Je vous propose aujourd'hui quelques poètes grecs plus récents que ceux que je vous ai (peut-être) fait découvir avant-hier, ceux de la génération d'après-guerre.
Commençons par Manolis Anagnostakis. Né en 1925, il est un peu la mauvaise conscience de sa génération, maniant avec virtuosité l'ironie et le sarcasme comme dans ce poème : IL MANQUAIT ENCORE
Il manquait encore beaucoup de lumière pour faire jour. Mais moi
Je n'ai pas admis la défaite. J'ai vu
J'ai vu tous ces trésors cachés à sauver
Tous ces nids d'eau à entretenir dans les flammes
Vous parlez, montrez vos plaies folles dans les rues
La panique étranglant votre coeur, tel un drapeau
Vous l'avez accrochée aux balcons, et chargé en hâte la marchandise
Votre prévision est sûre : la ville va tomber.
Là, dans un coin, je mets de l'ordre, je m'applique
Prudent je barricade ma dernière guérite
Suspends au mur des mains coupées, décore
Les fenêtres de crânes coupés, tisse
Mon filet de cheveux coupés, puis j'attends.
Debout, tout seul comme avant,
j'attends.
Miltos Sakhtouris est plus noir encore, carrément morbide dans certains de ses poèmes, comme dans ce poème intitulé :
LA MAUVAISE IMAGE
Des oeufs se brisaient
lachant dans le monde
des enfants malades
étoiles rompues
des colombes noires
aux mouchoirs méchants
chassaient le soleil
avec des cris mornes
la mer bouillonnait
brûlant les oiseaux
les poissons chassés
pleuraient sur les pentes
rouge et enragée
la lune hurlait
entravée pareille
aux boeufs qu'on égorge
Ce sont les mêmes teintes sombres que l'on retrouve chez Tassos Livaditis, familier du poème en prose :
GAINS DE LA NUIT
D'habitude, le jour je rêvasse ou je perds mon temps, je doute ou je m'incline, mais à la nuit tombée je cours de jardin en jardin en posant mon oreille sur l'écorce des arbres j'écoute l'antique sanglot.

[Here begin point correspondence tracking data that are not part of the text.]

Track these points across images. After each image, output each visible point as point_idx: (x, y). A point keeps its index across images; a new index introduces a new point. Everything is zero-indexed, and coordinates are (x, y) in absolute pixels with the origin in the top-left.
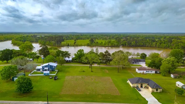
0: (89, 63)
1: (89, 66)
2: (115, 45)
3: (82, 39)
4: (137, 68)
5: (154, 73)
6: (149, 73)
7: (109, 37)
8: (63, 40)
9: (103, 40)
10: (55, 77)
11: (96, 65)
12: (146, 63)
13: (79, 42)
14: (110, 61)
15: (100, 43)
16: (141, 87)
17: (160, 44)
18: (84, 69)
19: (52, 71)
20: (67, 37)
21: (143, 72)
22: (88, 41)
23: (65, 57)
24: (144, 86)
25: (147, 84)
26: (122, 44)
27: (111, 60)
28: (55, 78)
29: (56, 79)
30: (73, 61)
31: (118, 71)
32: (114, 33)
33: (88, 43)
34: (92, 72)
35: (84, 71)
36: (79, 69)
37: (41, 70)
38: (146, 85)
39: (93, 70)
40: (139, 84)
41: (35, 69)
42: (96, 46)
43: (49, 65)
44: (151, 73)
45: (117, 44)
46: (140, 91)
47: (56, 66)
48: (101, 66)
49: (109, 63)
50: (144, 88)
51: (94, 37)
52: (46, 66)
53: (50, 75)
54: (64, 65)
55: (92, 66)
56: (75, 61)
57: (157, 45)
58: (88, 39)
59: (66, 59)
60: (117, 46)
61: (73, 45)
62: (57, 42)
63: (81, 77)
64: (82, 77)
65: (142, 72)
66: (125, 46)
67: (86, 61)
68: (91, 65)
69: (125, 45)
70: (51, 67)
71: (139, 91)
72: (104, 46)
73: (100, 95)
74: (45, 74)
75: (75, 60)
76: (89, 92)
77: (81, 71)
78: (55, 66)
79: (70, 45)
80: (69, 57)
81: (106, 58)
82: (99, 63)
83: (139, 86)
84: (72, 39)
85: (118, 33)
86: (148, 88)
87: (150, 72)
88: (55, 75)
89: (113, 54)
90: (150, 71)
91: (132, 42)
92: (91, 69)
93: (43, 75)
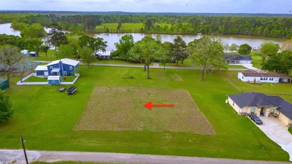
0: (143, 61)
1: (143, 67)
2: (189, 31)
3: (131, 21)
4: (240, 71)
5: (278, 82)
6: (265, 81)
7: (177, 20)
8: (99, 23)
9: (168, 23)
10: (70, 89)
11: (156, 66)
12: (252, 63)
13: (126, 26)
14: (184, 58)
15: (164, 27)
16: (262, 114)
17: (270, 29)
18: (133, 73)
19: (68, 75)
20: (107, 19)
21: (255, 80)
22: (141, 25)
23: (97, 49)
24: (267, 111)
25: (275, 108)
26: (201, 29)
27: (186, 57)
28: (71, 91)
29: (71, 93)
30: (113, 57)
31: (203, 77)
32: (186, 14)
33: (142, 28)
34: (149, 80)
35: (132, 78)
36: (124, 73)
37: (46, 74)
38: (272, 111)
39: (151, 75)
40: (256, 108)
41: (34, 72)
42: (155, 33)
43: (60, 63)
44: (271, 81)
45: (193, 30)
46: (261, 123)
47: (75, 65)
48: (166, 67)
49: (182, 61)
50: (269, 116)
51: (153, 18)
52: (55, 66)
53: (62, 83)
54: (95, 64)
55: (150, 67)
56: (117, 57)
57: (265, 32)
58: (142, 21)
59: (100, 52)
60: (194, 34)
61: (116, 31)
62: (88, 25)
63: (125, 90)
64: (128, 90)
65: (251, 79)
66: (207, 34)
67: (137, 56)
68: (148, 66)
69: (208, 31)
70: (66, 67)
71: (259, 124)
72: (170, 34)
73: (169, 132)
74: (50, 81)
75: (118, 55)
76: (142, 125)
77: (126, 77)
78: (73, 66)
79: (110, 31)
80: (104, 50)
81: (178, 51)
82: (163, 62)
83: (257, 111)
84: (115, 21)
85: (192, 14)
86: (276, 117)
87: (268, 81)
88: (72, 83)
89: (190, 44)
90: (269, 78)
91: (220, 27)
92: (146, 72)
93: (47, 83)
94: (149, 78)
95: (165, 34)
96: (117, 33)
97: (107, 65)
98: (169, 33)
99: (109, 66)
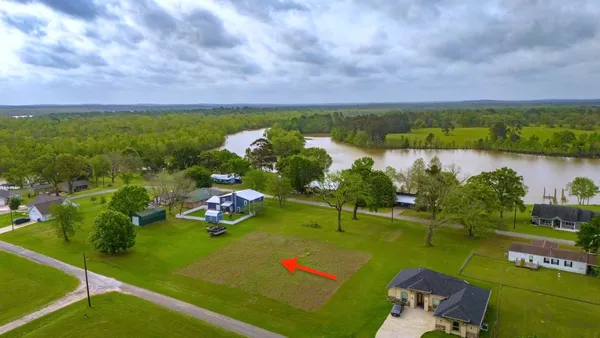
6: (554, 266)
16: (421, 304)
19: (241, 212)
21: (523, 261)
24: (426, 302)
33: (481, 140)
35: (317, 226)
38: (436, 303)
40: (409, 293)
41: (206, 204)
44: (568, 269)
47: (251, 199)
50: (431, 309)
62: (373, 133)
70: (240, 201)
74: (208, 217)
77: (309, 224)
78: (248, 201)
83: (410, 299)
87: (561, 266)
90: (562, 261)
94: (340, 230)
95: (530, 153)
96: (425, 148)
97: (315, 204)
98: (540, 150)
99: (313, 206)
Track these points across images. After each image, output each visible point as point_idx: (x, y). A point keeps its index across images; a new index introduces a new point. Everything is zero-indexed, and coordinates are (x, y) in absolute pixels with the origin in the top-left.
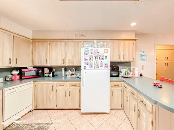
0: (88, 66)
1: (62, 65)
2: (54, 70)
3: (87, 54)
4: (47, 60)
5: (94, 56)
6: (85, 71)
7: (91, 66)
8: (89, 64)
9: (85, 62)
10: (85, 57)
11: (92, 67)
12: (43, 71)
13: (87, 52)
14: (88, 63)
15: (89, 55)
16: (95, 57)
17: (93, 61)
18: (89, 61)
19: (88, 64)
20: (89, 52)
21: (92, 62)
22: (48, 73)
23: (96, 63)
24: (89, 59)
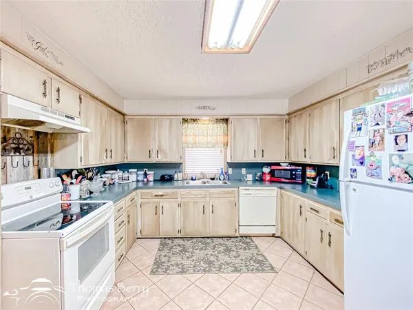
0: (362, 170)
1: (331, 162)
2: (328, 173)
3: (359, 129)
4: (305, 150)
5: (386, 131)
6: (353, 185)
7: (375, 171)
8: (367, 161)
9: (353, 156)
10: (352, 140)
11: (378, 176)
12: (304, 172)
13: (359, 122)
14: (363, 158)
15: (367, 132)
16: (393, 136)
17: (383, 149)
18: (367, 153)
19: (362, 163)
20: (369, 119)
21: (377, 153)
22: (313, 178)
23: (396, 160)
24: (367, 145)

Takis Sinopoulos est hanté par les images d'horreur de la guerre. Poète complexe, il est proche de gens comme Ezra Pound ou Thomas Stearns Eliot.LE VOYAGE
J'ai mantenant dans mes entrailles un moulin, il moud la nuit noire de mon âge et je ne te dis rien des voix qui marchent dans ma tête, ou de ce fleuve que nous traversions l'autre jour et ses eaux inondant partout la mémoire - mais toi,
tu sommeillais, des milliers d'années ont passé où je t'ai tenue et j'étais pauvre transi et ma main lasse, desséchée -
ou soudain une secousse dans la lie du fond de l'âme,
qu'attendais-je, que tenais-je de toi ?
Titos Patrikios, lui, nous comble d'images et d'une langue raffinée, confinant à une certaine forme de sagesse :
VOYAGE
Je brisais ton corps avec une canne
aux articulations une à une
buvant le jus par les fissures.
Et toi tu jaillissais toujours plus intacte
me couvrant de ton bruyant feuillage
de ta fraîcheur salée de nuit marine
m'accompagnant tout au long du voyage
de la bête sauvage à l'être humain.
Et celui-ci que tous les francophones devraient lire et relire avant de s'abandonner à la suprêmatie anglophone...MA LANGUE
J'ai eu du mal à préserver ma langue
parmi celles qui viennent l'engloutir
mais c'est dans ma langue seule que j'ai toujours compté
par elle j'ai ramené le temps aux dimensions du corps
par elle j'ai multiplié jusqu'à l'infini le plaisir
par elle je me rappelle un enfant
et sur son crâne rasé la marque d'un caillou.
Je me suis efforcé de ne pas en perdre un mot
car tous me parlent dans cette langue - même les morts.